DIRECTIONS FOR THIS TASK:
Please lay out all of the material below as a numbered list, leaving out any blank lines.

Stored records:
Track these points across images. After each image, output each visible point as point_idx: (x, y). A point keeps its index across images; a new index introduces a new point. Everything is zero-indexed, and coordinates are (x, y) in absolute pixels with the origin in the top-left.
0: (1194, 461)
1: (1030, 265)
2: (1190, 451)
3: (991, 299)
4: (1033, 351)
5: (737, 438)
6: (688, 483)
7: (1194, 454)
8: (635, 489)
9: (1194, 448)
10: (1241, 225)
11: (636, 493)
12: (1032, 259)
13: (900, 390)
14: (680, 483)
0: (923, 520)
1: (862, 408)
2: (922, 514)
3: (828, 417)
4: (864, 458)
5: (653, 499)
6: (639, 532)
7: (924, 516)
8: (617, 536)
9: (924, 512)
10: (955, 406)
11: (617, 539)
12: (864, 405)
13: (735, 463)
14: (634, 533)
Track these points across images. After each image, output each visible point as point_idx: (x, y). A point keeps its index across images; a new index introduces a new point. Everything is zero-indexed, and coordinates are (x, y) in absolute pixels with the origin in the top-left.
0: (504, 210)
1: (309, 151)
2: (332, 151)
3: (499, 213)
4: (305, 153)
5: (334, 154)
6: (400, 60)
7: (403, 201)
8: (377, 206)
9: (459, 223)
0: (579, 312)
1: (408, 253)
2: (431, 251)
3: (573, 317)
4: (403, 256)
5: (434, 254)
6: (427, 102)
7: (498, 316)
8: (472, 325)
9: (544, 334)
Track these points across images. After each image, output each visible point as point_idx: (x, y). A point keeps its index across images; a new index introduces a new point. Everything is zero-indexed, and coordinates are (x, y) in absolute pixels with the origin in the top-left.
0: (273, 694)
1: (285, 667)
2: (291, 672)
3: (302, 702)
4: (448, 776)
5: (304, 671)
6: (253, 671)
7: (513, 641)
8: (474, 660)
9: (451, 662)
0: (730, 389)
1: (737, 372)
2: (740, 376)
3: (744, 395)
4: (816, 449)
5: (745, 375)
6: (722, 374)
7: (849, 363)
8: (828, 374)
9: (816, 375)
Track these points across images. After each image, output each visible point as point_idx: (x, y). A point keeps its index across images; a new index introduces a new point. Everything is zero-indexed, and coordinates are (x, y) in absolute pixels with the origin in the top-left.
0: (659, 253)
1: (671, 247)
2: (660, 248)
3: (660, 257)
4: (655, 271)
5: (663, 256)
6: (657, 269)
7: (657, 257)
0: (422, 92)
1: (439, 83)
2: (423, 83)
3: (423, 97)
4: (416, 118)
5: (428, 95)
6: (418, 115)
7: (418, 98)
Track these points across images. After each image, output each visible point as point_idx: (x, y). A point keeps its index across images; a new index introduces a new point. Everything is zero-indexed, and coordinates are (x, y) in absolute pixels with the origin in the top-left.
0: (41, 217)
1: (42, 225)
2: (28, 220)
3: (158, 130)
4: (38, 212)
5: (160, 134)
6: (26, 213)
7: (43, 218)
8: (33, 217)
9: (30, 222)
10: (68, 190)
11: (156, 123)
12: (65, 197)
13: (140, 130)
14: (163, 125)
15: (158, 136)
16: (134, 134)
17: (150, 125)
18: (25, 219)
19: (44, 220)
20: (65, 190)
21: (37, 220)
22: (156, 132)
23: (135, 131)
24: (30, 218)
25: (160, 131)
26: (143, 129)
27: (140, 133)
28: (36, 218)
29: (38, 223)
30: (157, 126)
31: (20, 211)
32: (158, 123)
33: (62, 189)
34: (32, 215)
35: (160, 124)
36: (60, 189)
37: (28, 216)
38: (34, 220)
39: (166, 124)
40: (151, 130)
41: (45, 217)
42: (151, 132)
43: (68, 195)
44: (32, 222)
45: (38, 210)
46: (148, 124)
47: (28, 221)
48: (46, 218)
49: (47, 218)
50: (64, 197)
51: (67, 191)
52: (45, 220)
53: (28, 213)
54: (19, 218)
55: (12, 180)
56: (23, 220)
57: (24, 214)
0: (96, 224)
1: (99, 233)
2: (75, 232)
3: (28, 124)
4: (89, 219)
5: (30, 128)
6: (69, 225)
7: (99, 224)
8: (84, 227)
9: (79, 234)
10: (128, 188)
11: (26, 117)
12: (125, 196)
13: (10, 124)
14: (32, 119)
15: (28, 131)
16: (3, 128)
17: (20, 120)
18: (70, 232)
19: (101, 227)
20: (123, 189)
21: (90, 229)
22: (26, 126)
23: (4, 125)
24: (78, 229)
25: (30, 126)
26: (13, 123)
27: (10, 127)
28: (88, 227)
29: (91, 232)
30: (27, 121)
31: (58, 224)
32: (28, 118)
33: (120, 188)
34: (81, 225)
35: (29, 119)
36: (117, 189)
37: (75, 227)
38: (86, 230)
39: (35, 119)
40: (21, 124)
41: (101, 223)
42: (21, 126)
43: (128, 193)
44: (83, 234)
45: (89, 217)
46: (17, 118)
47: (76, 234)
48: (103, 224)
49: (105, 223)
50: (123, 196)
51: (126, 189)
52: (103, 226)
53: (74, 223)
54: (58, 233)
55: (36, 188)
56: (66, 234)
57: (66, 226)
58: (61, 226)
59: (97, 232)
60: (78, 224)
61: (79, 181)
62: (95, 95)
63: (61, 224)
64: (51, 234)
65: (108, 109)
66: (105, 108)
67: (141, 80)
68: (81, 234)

OUTPUT BELOW:
1. Track these points across images. After each image, output each visible point as point_idx: (x, y). A point keeps its index across images; a new index introduces a new point. Everything is zero-indexed, and coordinates are (x, y) in absolute pixels with the origin in the top-left.
2. 0: (1194, 461)
3. 1: (1030, 265)
4. 2: (1190, 451)
5. 3: (991, 299)
6. 4: (1033, 351)
7. 5: (737, 438)
8. 6: (688, 483)
9. 7: (1194, 454)
10. 8: (635, 489)
11. 9: (1194, 448)
12. 10: (1241, 225)
13. 11: (636, 493)
14. 12: (1032, 259)
15. 13: (900, 390)
16. 14: (680, 483)
17. 0: (923, 520)
18. 1: (862, 408)
19. 2: (922, 514)
20. 3: (828, 417)
21. 4: (864, 458)
22. 5: (653, 499)
23. 6: (639, 532)
24. 7: (924, 516)
25. 8: (617, 536)
26. 9: (924, 512)
27. 10: (955, 406)
28. 11: (617, 539)
29. 12: (864, 405)
30. 13: (735, 463)
31. 14: (634, 533)
32. Track these points across images. After each image, output each visible point as point_idx: (x, y). A point keeps its index across images; a new index introduces a new point. Everything is zero-indexed, and coordinates are (x, y) in absolute pixels with the origin in the top-left.
33. 0: (504, 210)
34. 1: (309, 151)
35. 2: (332, 151)
36. 3: (499, 213)
37. 4: (305, 153)
38. 5: (334, 154)
39. 6: (400, 60)
40. 7: (403, 201)
41. 8: (377, 206)
42. 9: (459, 223)
43. 0: (579, 312)
44. 1: (408, 253)
45. 2: (431, 251)
46. 3: (573, 317)
47. 4: (403, 256)
48. 5: (434, 254)
49. 6: (427, 102)
50. 7: (498, 316)
51. 8: (472, 325)
52. 9: (544, 334)
53. Track these points across images. After each image, output each visible point as point_idx: (x, y). A point keeps its index across images; a new index introduces a new point. Everything is zero-indexed, and coordinates are (x, y) in absolute pixels with the origin in the top-left.
54. 0: (273, 694)
55. 1: (285, 667)
56. 2: (291, 672)
57. 3: (302, 702)
58. 4: (448, 776)
59. 5: (304, 671)
60. 6: (253, 671)
61. 7: (513, 641)
62. 8: (474, 660)
63. 9: (451, 662)
64. 0: (730, 389)
65. 1: (737, 372)
66. 2: (740, 376)
67. 3: (744, 395)
68. 4: (816, 449)
69. 5: (745, 375)
70. 6: (722, 374)
71. 7: (849, 363)
72. 8: (828, 374)
73. 9: (816, 375)
74. Track these points across images. After each image, output each visible point as point_idx: (x, y). A point keeps its index across images; a new index introduces a new point. Everything is zero-indexed, and coordinates are (x, y) in absolute pixels with the origin in the top-left.
75. 0: (659, 253)
76. 1: (671, 247)
77. 2: (660, 248)
78. 3: (660, 257)
79. 4: (655, 271)
80. 5: (663, 256)
81. 6: (657, 269)
82. 7: (657, 257)
83. 0: (422, 92)
84. 1: (439, 83)
85. 2: (423, 83)
86. 3: (423, 97)
87. 4: (416, 118)
88. 5: (428, 95)
89. 6: (418, 115)
90. 7: (418, 98)
91. Track these points across images. After each image, output each visible point as point_idx: (x, y). A point keeps its index across images; a new index introduces a new point. Everything is zero-indexed, and coordinates are (x, y) in absolute pixels with the origin in the top-left.
92. 0: (41, 217)
93. 1: (42, 225)
94. 2: (28, 220)
95. 3: (158, 130)
96. 4: (38, 212)
97. 5: (160, 134)
98. 6: (26, 213)
99. 7: (43, 218)
100. 8: (33, 217)
101. 9: (30, 222)
102. 10: (68, 190)
103. 11: (156, 123)
104. 12: (65, 197)
105. 13: (140, 130)
106. 14: (163, 125)
107. 15: (158, 136)
108. 16: (134, 134)
109. 17: (150, 125)
110. 18: (25, 219)
111. 19: (44, 220)
112. 20: (65, 190)
113. 21: (37, 220)
114. 22: (156, 132)
115. 23: (135, 131)
116. 24: (30, 218)
117. 25: (160, 131)
118. 26: (143, 129)
119. 27: (140, 133)
120. 28: (36, 218)
121. 29: (38, 223)
122. 30: (157, 126)
123. 31: (20, 211)
124. 32: (158, 123)
125. 33: (62, 189)
126. 34: (32, 215)
127. 35: (160, 124)
128. 36: (60, 189)
129. 37: (28, 216)
130. 38: (34, 220)
131. 39: (166, 124)
132. 40: (151, 130)
133. 41: (45, 217)
134. 42: (151, 132)
135. 43: (68, 195)
136. 44: (32, 222)
137. 45: (38, 210)
138. 46: (148, 124)
139. 47: (28, 221)
140. 48: (46, 218)
141. 49: (47, 218)
142. 50: (64, 197)
143. 51: (67, 191)
144. 52: (45, 220)
145. 53: (28, 213)
146. 54: (19, 218)
147. 55: (12, 180)
148. 56: (23, 220)
149. 57: (24, 214)
150. 0: (96, 224)
151. 1: (99, 233)
152. 2: (75, 232)
153. 3: (28, 124)
154. 4: (89, 219)
155. 5: (30, 128)
156. 6: (69, 225)
157. 7: (99, 224)
158. 8: (84, 227)
159. 9: (79, 234)
160. 10: (128, 188)
161. 11: (26, 117)
162. 12: (125, 196)
163. 13: (10, 124)
164. 14: (32, 119)
165. 15: (28, 131)
166. 16: (3, 128)
167. 17: (20, 120)
168. 18: (70, 232)
169. 19: (101, 227)
170. 20: (123, 189)
171. 21: (90, 229)
172. 22: (26, 126)
173. 23: (4, 125)
174. 24: (78, 229)
175. 25: (30, 126)
176. 26: (13, 123)
177. 27: (10, 127)
178. 28: (88, 227)
179. 29: (91, 232)
180. 30: (27, 121)
181. 31: (58, 224)
182. 32: (28, 118)
183. 33: (120, 188)
184. 34: (81, 225)
185. 35: (29, 119)
186. 36: (117, 189)
187. 37: (75, 227)
188. 38: (86, 230)
189. 39: (35, 119)
190. 40: (21, 124)
191. 41: (101, 223)
192. 42: (21, 126)
193. 43: (128, 193)
194. 44: (83, 234)
195. 45: (89, 217)
196. 46: (17, 118)
197. 47: (76, 234)
198. 48: (103, 224)
199. 49: (105, 223)
200. 50: (123, 196)
201. 51: (126, 189)
202. 52: (103, 226)
203. 53: (74, 223)
204. 54: (58, 233)
205. 55: (36, 188)
206. 56: (66, 234)
207. 57: (66, 226)
208. 58: (61, 226)
209. 59: (97, 232)
210. 60: (78, 224)
211. 61: (79, 181)
212. 62: (95, 95)
213. 63: (61, 224)
214. 64: (51, 234)
215. 65: (108, 109)
216. 66: (105, 108)
217. 67: (141, 80)
218. 68: (81, 234)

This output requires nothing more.